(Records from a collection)
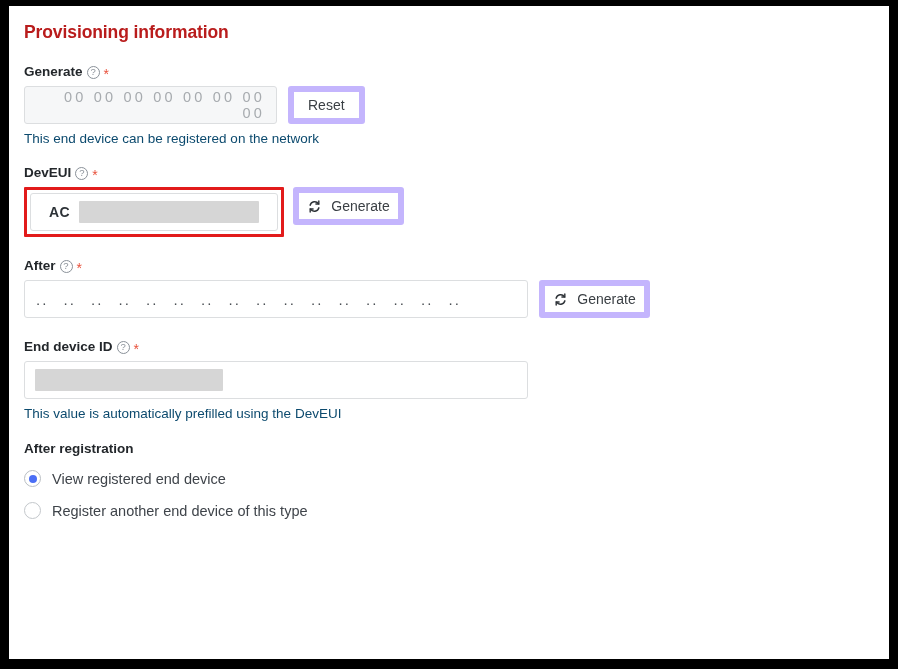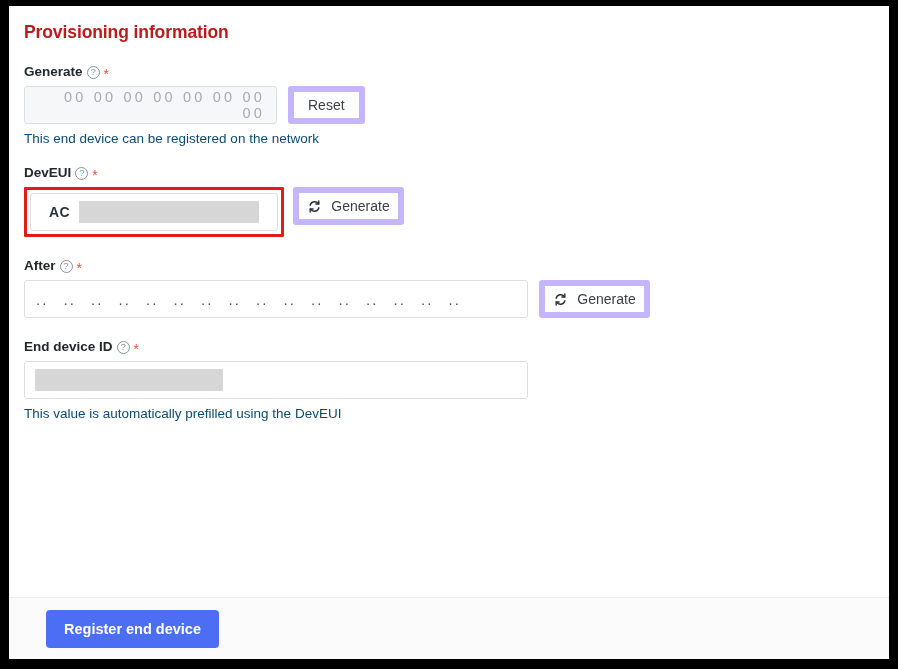--- a/index.html
+++ b/index.html
@@ -267,20 +267,30 @@
           <span class="req">*</span>
         </div>
         <div class="row">
           <div class="inp" style="width:504px;padding:0 10px;">
             <span class="redact" style="width:188px;"></span>
           </div>
         </div>
         <div class="hint">This value is automatically prefilled using the DevEUI</div>
       </div>
 
+      <div>
+        <div class="sub-title">After registration</div>
+
+        <div class="radio-row">
+          <span class="radio on"></span>
+          <span class="radio-label">View registered end device</span>
+        </div>
+
+        <div class="radio-row">
+          <span class="radio"></span>
+          <span class="radio-label">Register another end device of this type</span>
+        </div>
+      </div>
 
     </div>
 
-    <div class="footer">
-      <button class="btn-primary">Register end device</button>
-    </div>
   </div>
 </div>
 
 </body></html>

What is needed: Your answer should hold every line of the entries that contains the string "radio".

Completed task:
+        <div class="radio-row">
+          <span class="radio on"></span>
+          <span class="radio-label">View registered end device</span>
+        <div class="radio-row">
+          <span class="radio"></span>
+          <span class="radio-label">Register another end device of this type</span>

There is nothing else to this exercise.